Since 2005, psychoanalysts of the World Association of Psychoanalysis, working in the United States, have sponsored the Clinical Study Days. While Lacan was certainly a prodigious thinker in many fields, he was above all else a psychoanalyst. The CSD is an event for anyone interested in Lacan to gather and discuss clinical work in the orientation given by the teaching of Lacan and by Jacques-Alain Miller.

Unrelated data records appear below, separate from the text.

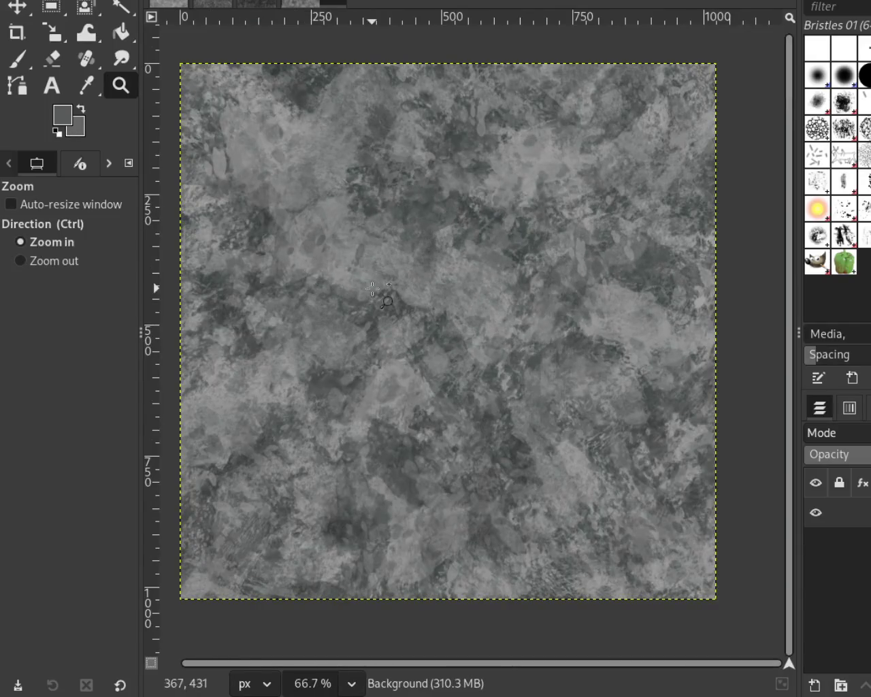
left_click(375, 292, "ctrl")
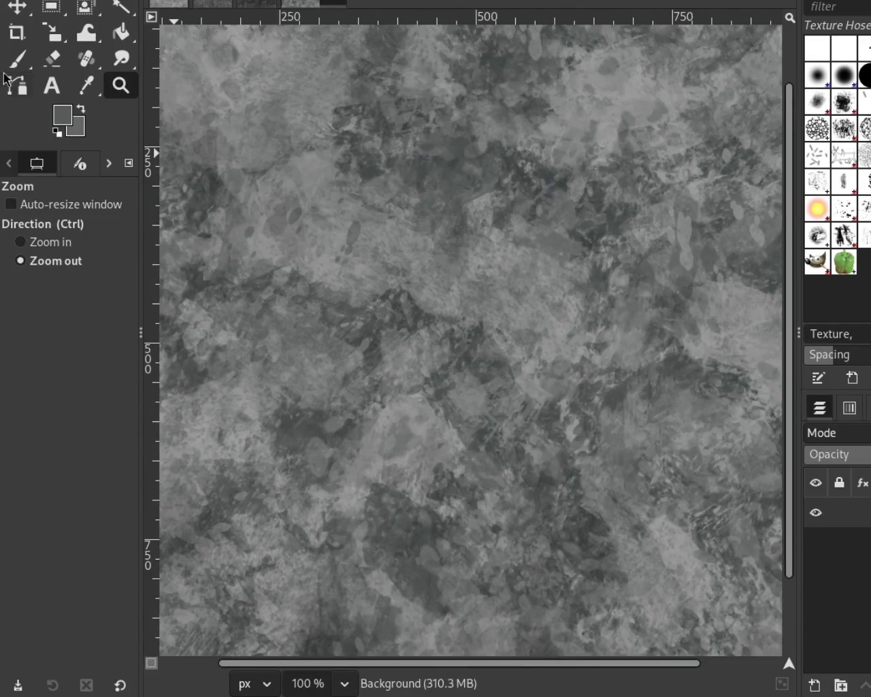
Sample two greys and stamp Texture Hose 03 dabs at 54 opacity over the lower right
key("p")
left_click(519, 166, "ctrl")
left_click(299, 167, "ctrl")
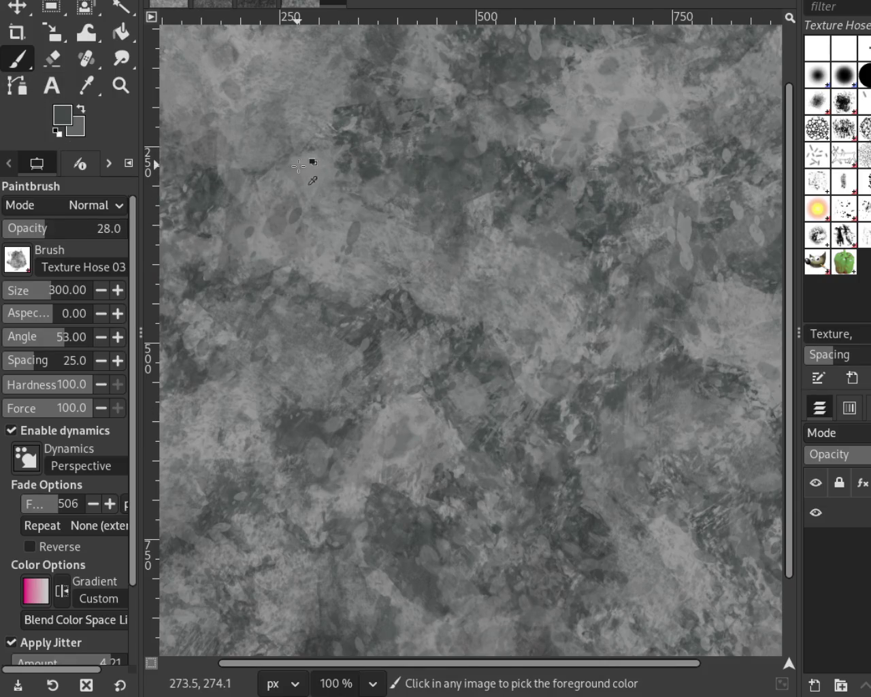
left_click_drag(505, 240, 671, 293)
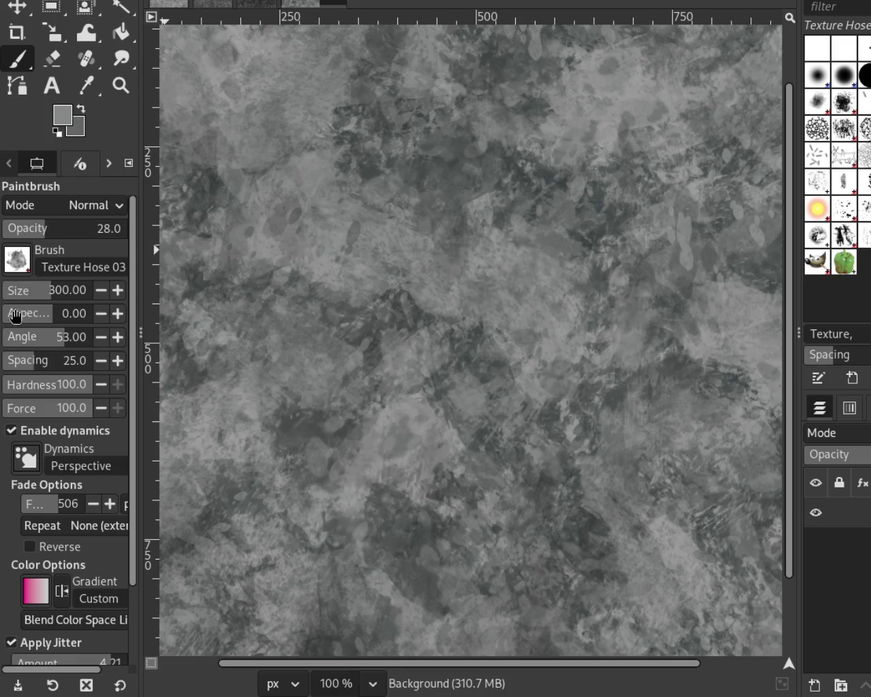
left_click_drag(56, 232, 70, 230)
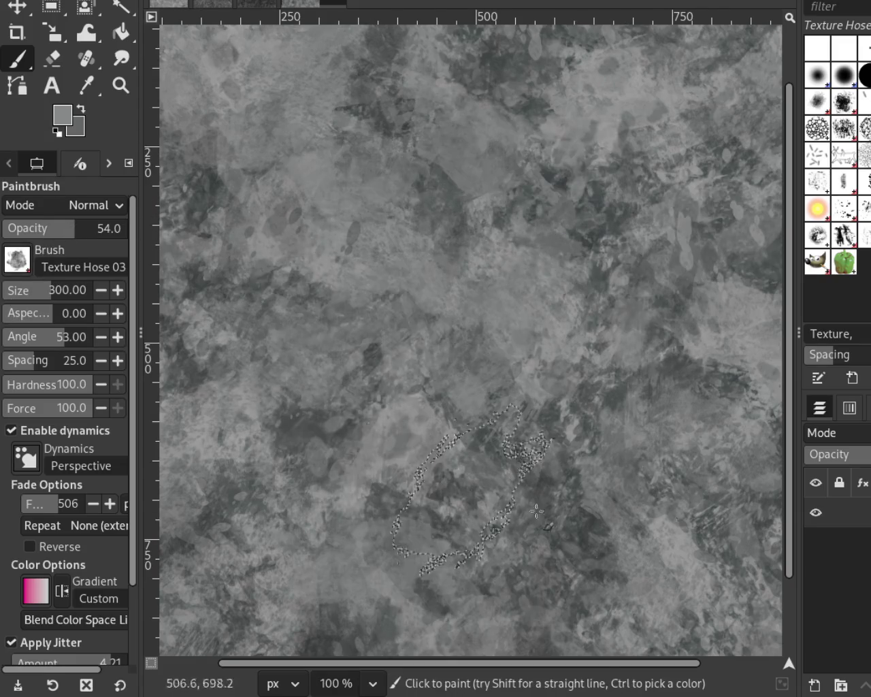
left_click_drag(556, 389, 651, 552)
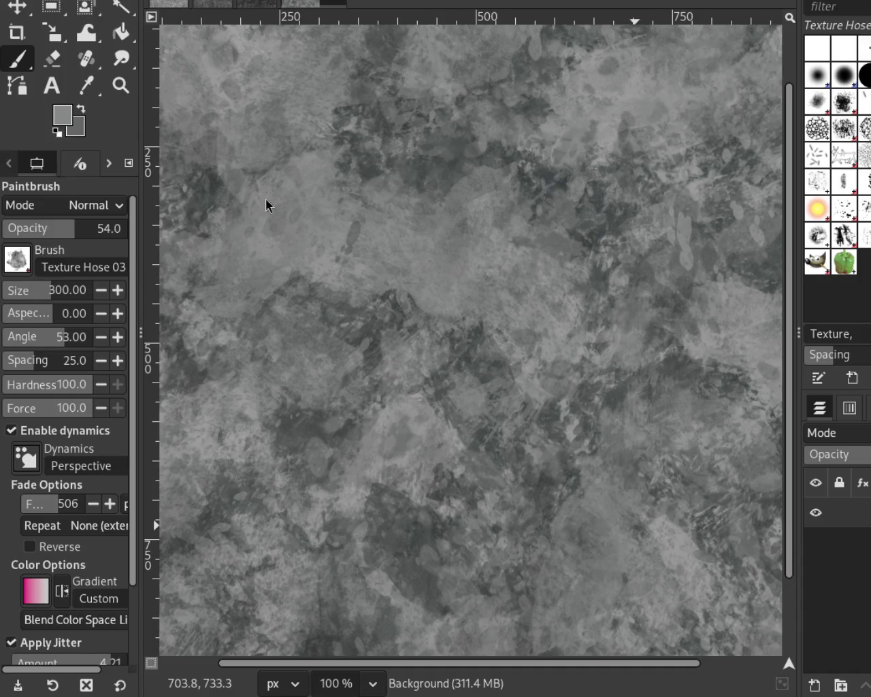
Reframe the view and try a Texture Hose 03 stroke on the right, then undo it
key("z")
left_click(545, 228, "ctrl")
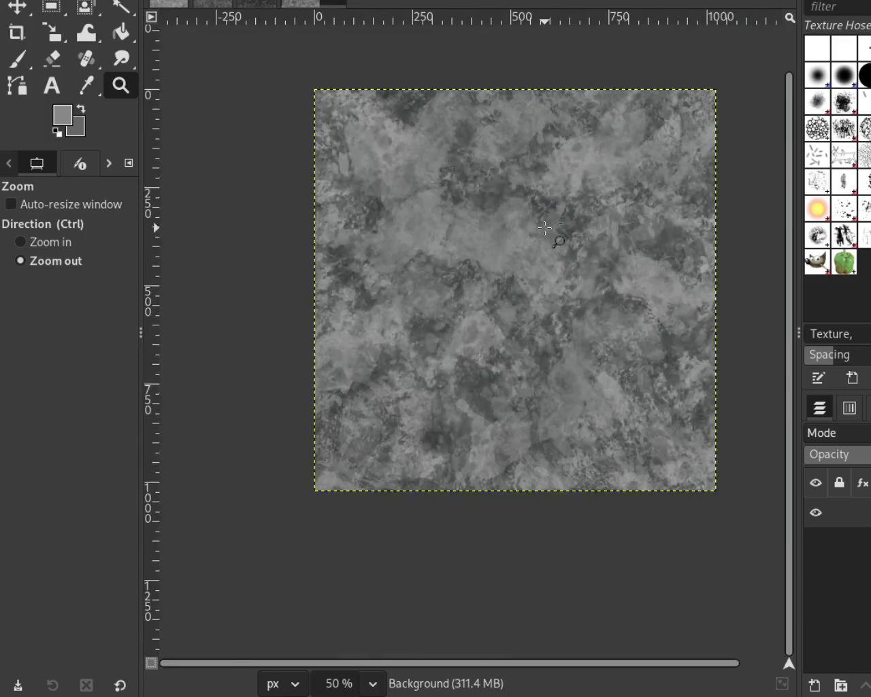
left_click(542, 256)
key("p")
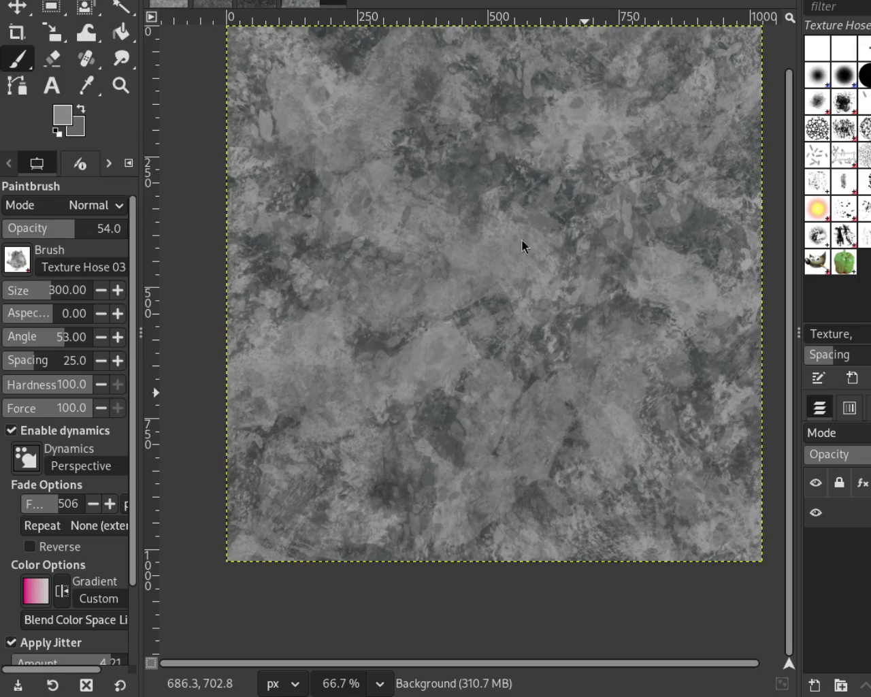
mouse_move(544, 422)
left_mouse_down()
mouse_move(605, 320)
mouse_move(607, 490)
mouse_move(474, 357)
mouse_move(574, 478)
left_mouse_up()
key("ctrl+z")
key("ctrl+z")
Repaint a sampled-grey patch on the lower middle, pick a lighter grey, and select Splats 01
key("ctrl+z")
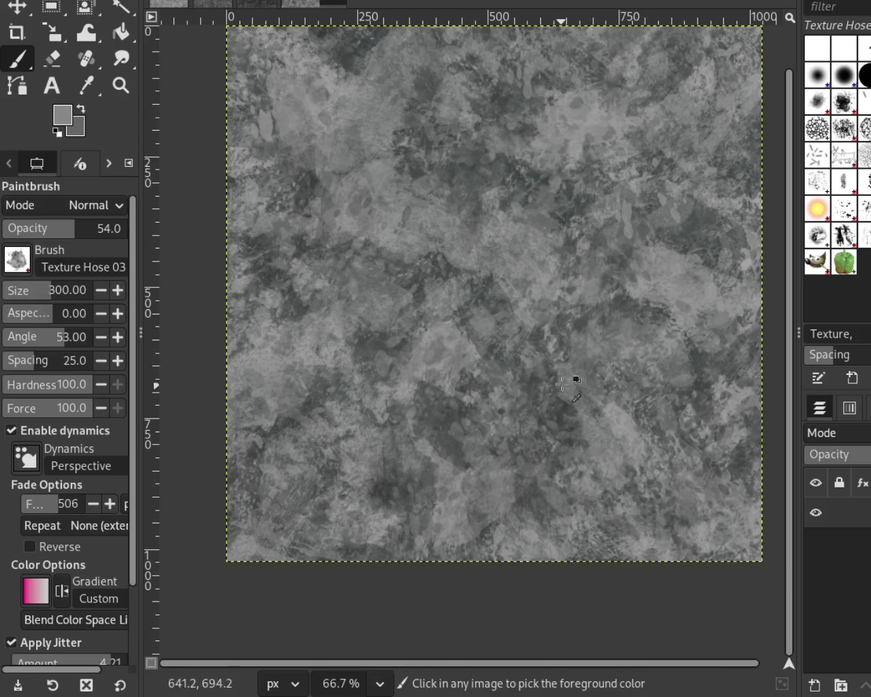
left_click(549, 344, "ctrl")
left_click_drag(552, 347, 519, 401)
key("ctrl+z")
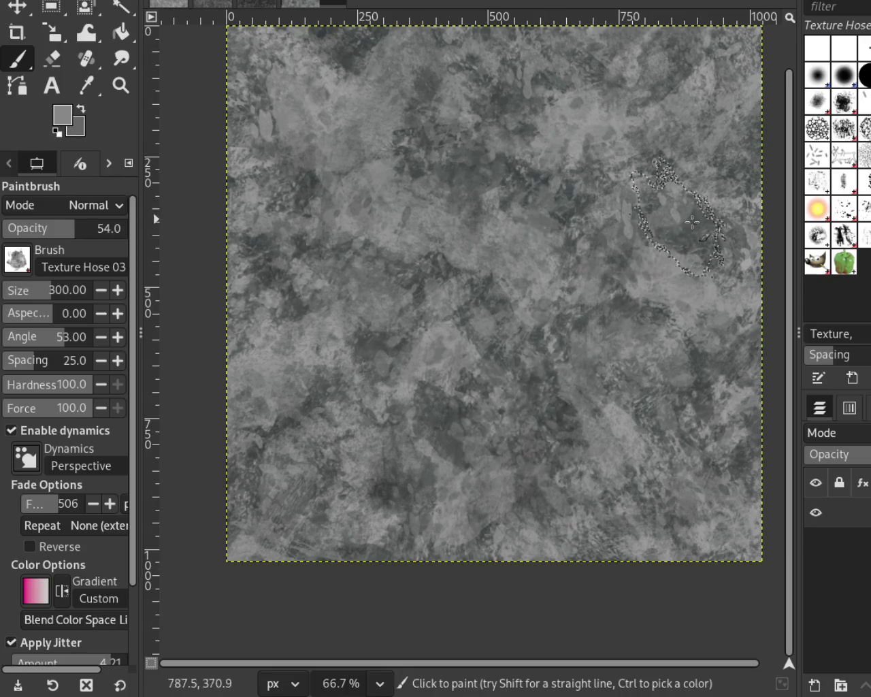
left_click_drag(785, 238, 790, 187)
left_click(472, 166, "ctrl")
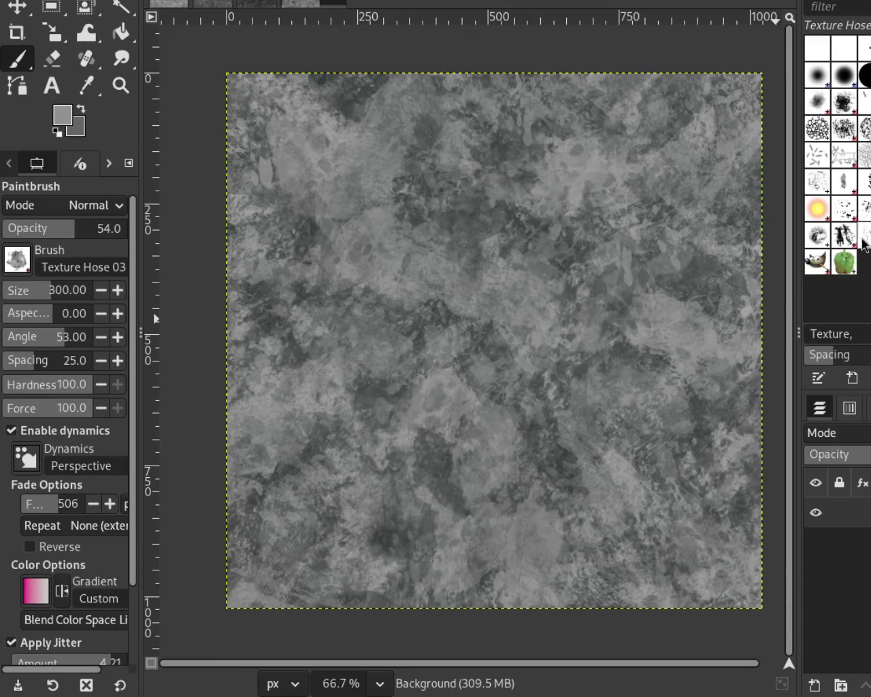
left_click(845, 209)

Indeed, if Lacan is our first point of orientation, Miller is our second. It was Miller who Lacan himself identified as the person who was able to read him, a notoriously difficult task. But, beyond that work in the realm of meaning, it was Miller who was able to do something with Lacan’s teaching and the work that Lacan left us, in all the institutional work led by Miller that has given the world the Schools of the World Association of Psychoanalysis. For it is these Schools that are the means by which psychoanalysis has passed from generation to generation through the formation of new psychoanalysts.
The CSD offers speakers and participants an opportunity to work together with psychoanalysts and is vital to the life of the School.